Perhaps by sheer coincidence, as I was sitting in front of the TV sorting through the piles of junk mail, screenplay notes and old Buzzards set lists, the movie Cast Away came on. Now I've seen Cast Away before and always been impressed by the economy of the story telling, the brilliance of Tom Hanks's performance (and Wilson's) and the universality of the themes. (And thankfully the annoying Helen Hunt is only in it for a little while at the beginning and the end.)
But for some reason this time the movie really resonated deeply with me. For the first half of the second act, when he is first marooned on the island, Hanks is stripped of everything he holds dear. He loses human contact, material possessions and ultimately, a purpose for living. Not only has he been 'cast away' from the world, but he has cast the world away as well. What he ends up with is simply the belief that he "had to keep breathing. Even though there was no reason to hope. And all my logic said that I would never see [home] again."
Living in the world attaches a lot of excess baggage to us and we attach ourselves to the world in ways we are not even aware of. So it is necessary every now and then to cast away those things that serve no purpose. Even those things we think we hold most dear (like smoked oysters) may be simply dragging us down just a little bit.
So I'm getting rid of as much as I can. What started out as an exercise in space management has become a quest to find out what it is I truly need in this life. Even as I am writing this, I smell smoke and hear the sounds of fire engines drawing near. I step out front to see where they are going and see the flashing lights in front of a store around the corner. Whenever I hear a fire engine's siren, it makes me think, "if I had to leave right now, what would I keep?" The only thing I can think of is my scripts and my guitars. And even the guitars are replaceable. I guess the scripts are too. Maybe not replaceable, but I can always write a new one. And when it comes right down to it, that's all I really need: faith.
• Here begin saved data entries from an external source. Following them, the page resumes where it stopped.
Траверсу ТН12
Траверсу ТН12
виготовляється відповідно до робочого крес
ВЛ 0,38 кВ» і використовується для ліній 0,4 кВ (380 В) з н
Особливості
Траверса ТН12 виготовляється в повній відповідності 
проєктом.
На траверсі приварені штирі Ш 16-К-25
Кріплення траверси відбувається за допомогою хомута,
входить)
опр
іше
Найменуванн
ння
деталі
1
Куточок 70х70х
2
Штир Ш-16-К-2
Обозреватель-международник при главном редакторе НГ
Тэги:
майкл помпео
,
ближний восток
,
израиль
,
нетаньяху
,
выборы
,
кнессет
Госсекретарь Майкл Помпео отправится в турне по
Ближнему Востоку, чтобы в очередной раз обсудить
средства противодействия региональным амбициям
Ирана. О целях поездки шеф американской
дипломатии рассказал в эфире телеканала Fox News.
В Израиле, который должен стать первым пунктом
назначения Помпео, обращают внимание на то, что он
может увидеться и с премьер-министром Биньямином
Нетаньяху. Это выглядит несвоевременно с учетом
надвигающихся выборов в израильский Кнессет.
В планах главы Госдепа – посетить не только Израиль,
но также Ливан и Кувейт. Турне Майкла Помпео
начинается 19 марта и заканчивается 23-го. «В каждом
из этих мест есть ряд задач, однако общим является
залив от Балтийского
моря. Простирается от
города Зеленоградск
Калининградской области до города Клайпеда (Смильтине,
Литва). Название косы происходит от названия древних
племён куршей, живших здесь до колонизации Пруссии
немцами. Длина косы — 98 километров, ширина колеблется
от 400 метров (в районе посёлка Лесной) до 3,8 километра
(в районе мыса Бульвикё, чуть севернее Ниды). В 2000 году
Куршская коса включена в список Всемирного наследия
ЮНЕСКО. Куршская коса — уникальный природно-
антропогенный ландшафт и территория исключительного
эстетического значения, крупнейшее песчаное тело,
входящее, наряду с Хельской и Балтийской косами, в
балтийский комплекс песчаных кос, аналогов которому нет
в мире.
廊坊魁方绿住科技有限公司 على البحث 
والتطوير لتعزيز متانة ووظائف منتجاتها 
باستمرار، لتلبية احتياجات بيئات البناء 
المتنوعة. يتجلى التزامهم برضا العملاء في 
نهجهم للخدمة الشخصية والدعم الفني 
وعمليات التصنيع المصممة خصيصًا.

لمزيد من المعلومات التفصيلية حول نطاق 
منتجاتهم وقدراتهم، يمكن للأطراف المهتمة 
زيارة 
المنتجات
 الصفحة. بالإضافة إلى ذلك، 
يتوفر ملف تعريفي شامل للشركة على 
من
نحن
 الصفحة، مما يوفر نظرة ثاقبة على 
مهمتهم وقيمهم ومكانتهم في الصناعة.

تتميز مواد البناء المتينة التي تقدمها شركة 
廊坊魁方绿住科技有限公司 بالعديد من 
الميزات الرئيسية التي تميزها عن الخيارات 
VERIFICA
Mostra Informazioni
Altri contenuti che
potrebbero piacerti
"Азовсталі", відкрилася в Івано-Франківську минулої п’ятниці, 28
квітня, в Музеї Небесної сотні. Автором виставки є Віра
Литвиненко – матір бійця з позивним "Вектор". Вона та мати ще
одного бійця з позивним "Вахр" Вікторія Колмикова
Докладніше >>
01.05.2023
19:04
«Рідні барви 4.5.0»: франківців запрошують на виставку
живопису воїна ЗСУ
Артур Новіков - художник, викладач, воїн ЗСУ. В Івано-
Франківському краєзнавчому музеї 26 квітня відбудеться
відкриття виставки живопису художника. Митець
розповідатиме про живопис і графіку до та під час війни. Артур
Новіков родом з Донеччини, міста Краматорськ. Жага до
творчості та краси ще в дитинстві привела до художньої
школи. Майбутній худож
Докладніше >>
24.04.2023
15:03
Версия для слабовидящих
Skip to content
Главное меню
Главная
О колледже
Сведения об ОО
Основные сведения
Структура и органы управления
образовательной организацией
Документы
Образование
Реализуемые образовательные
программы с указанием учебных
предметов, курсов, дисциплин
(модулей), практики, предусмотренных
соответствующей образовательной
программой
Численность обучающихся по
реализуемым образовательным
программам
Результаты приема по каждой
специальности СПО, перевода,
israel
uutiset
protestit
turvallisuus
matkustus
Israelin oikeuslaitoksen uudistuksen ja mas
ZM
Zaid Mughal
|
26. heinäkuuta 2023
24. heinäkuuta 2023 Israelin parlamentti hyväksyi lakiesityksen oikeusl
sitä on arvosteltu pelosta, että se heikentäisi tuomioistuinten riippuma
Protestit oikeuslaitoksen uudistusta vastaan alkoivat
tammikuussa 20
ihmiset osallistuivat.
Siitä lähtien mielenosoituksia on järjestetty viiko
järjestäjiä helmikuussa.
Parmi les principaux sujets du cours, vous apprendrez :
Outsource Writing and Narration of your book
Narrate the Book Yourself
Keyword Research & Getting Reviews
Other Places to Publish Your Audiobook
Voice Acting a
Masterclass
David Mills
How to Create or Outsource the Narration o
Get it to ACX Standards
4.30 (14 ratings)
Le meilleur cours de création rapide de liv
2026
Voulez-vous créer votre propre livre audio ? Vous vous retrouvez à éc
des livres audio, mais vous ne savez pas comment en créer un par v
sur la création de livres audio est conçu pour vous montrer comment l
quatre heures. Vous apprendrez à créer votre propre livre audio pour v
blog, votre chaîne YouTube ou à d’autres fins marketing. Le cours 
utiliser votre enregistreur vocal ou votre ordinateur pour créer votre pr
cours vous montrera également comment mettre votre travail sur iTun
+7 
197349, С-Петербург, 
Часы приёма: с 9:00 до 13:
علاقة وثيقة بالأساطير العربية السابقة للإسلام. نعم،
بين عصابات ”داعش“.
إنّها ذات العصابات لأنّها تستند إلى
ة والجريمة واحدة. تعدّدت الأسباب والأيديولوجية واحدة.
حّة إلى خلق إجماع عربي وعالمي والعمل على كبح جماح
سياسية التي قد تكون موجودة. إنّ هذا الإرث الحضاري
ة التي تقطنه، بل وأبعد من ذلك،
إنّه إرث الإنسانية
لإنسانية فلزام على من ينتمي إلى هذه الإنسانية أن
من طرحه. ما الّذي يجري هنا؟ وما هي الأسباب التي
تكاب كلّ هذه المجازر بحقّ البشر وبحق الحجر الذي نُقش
If I lost everything, I would still be O.K. because I still have everything I've learned and all I've become.
A lot of the time that doesn't seem like very much. I feel like I really have nothing. Nothing to show for all my years in this world. Just a disc full of scripts and a couple of guitars. There are days, like today, when I have literally no contact with any other human being. I feel cast away. No part of the world.
But that feeling in itself is just another piece of junk that I need to discard. It is useless, born of needs and attachments that serve no purpose. Time to throw out the garbage. And keep the faith. Because, as Tom Hanks says near the end of Cast Away, "tomorrow the sun will rise. Who knows what the tide could bring?"